Task
Your task is to find every line in the records that holds the string "down" and copy it.

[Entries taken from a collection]
◆ ◆ ◆ ◆
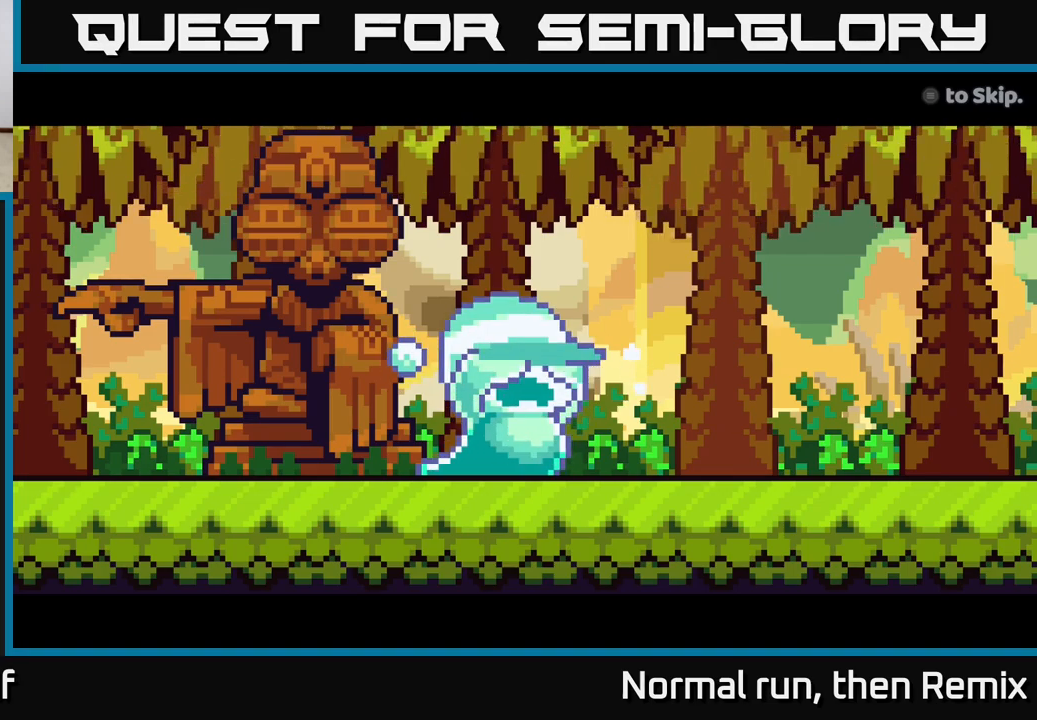
Gameplay with a controller (Xbox layout); each line is a JSON object with the inputs held at the frame after it. "events" lists button and stick changes between this image and that frame as [ms after this image, input, new state], when the widget could be followed in between.
{"buttons": [], "left_stick": "center", "right_stick": "center", "events": [[267, "A", "down"], [450, "A", "up"]]}
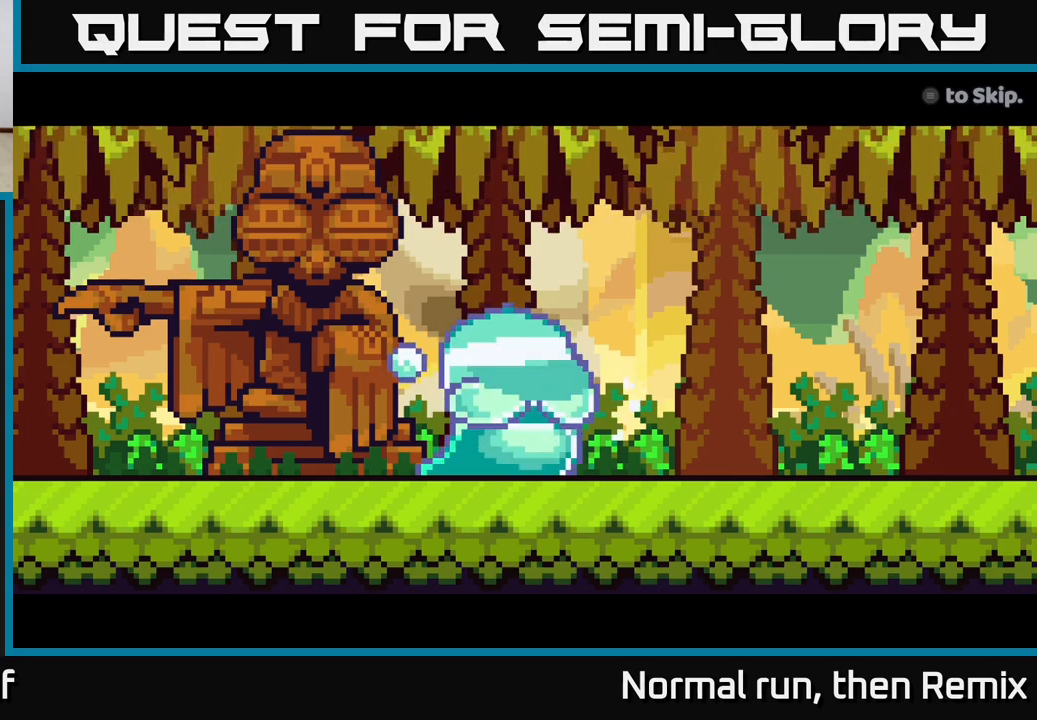
{"buttons": ["A"], "left_stick": "center", "right_stick": "center", "events": [[450, "A", "down"]]}
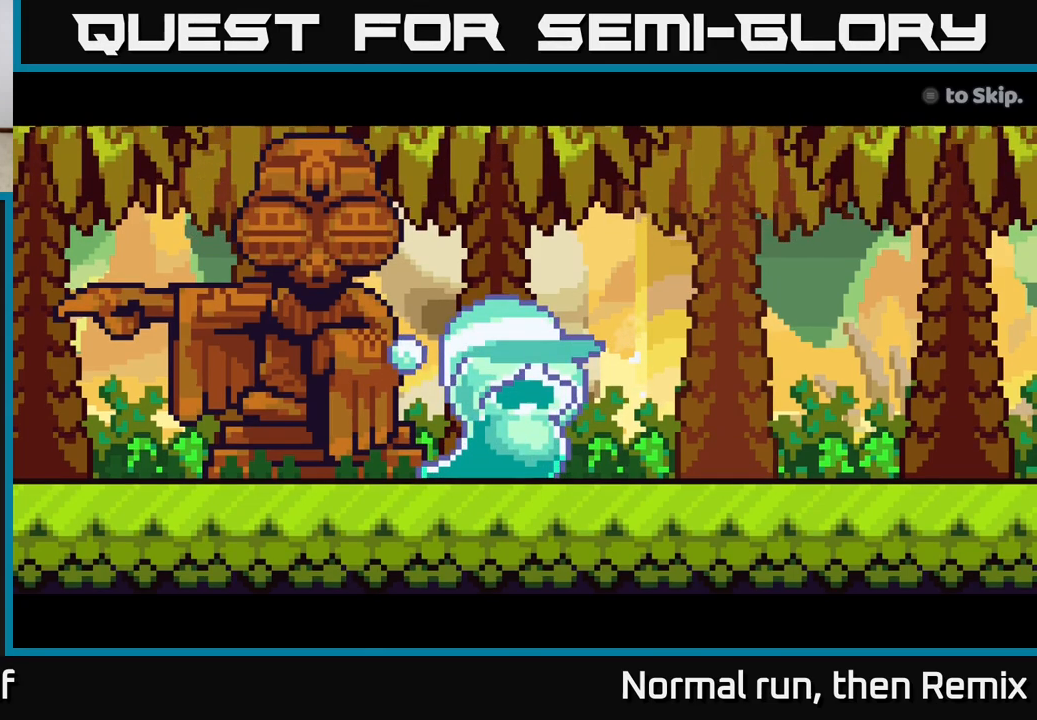
{"buttons": [], "left_stick": "center", "right_stick": "center", "events": [[233, "A", "up"]]}
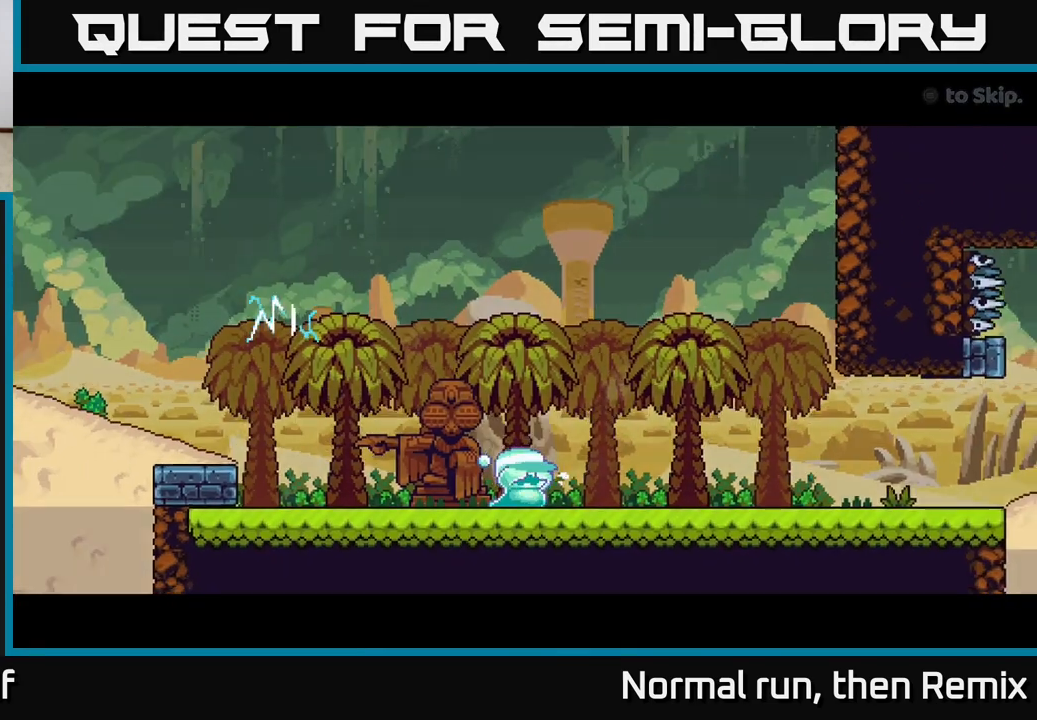
{"buttons": [], "left_stick": "center", "right_stick": "center", "events": []}
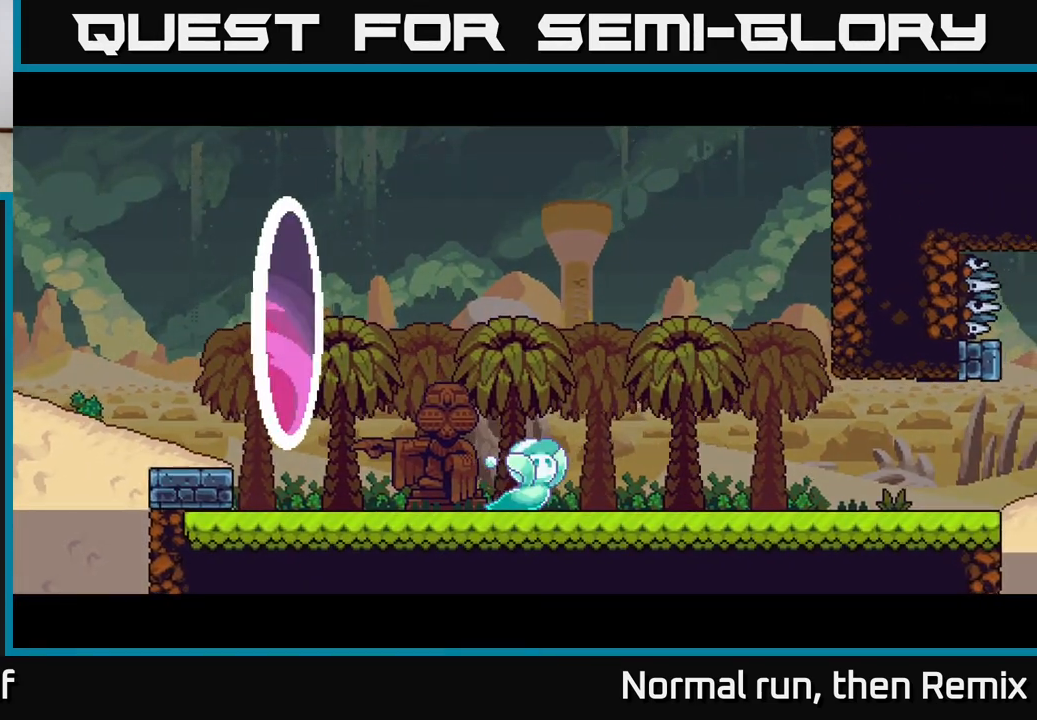
{"buttons": ["A"], "left_stick": "center", "right_stick": "center", "events": [[133, "A", "down"]]}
◆ ◆ ◆ ◆
Output for this exercise
{"buttons": [], "left_stick": "center", "right_stick": "center", "events": [[267, "A", "down"], [450, "A", "up"]]}
{"buttons": ["A"], "left_stick": "center", "right_stick": "center", "events": [[450, "A", "down"]]}
{"buttons": ["A"], "left_stick": "center", "right_stick": "center", "events": [[133, "A", "down"]]}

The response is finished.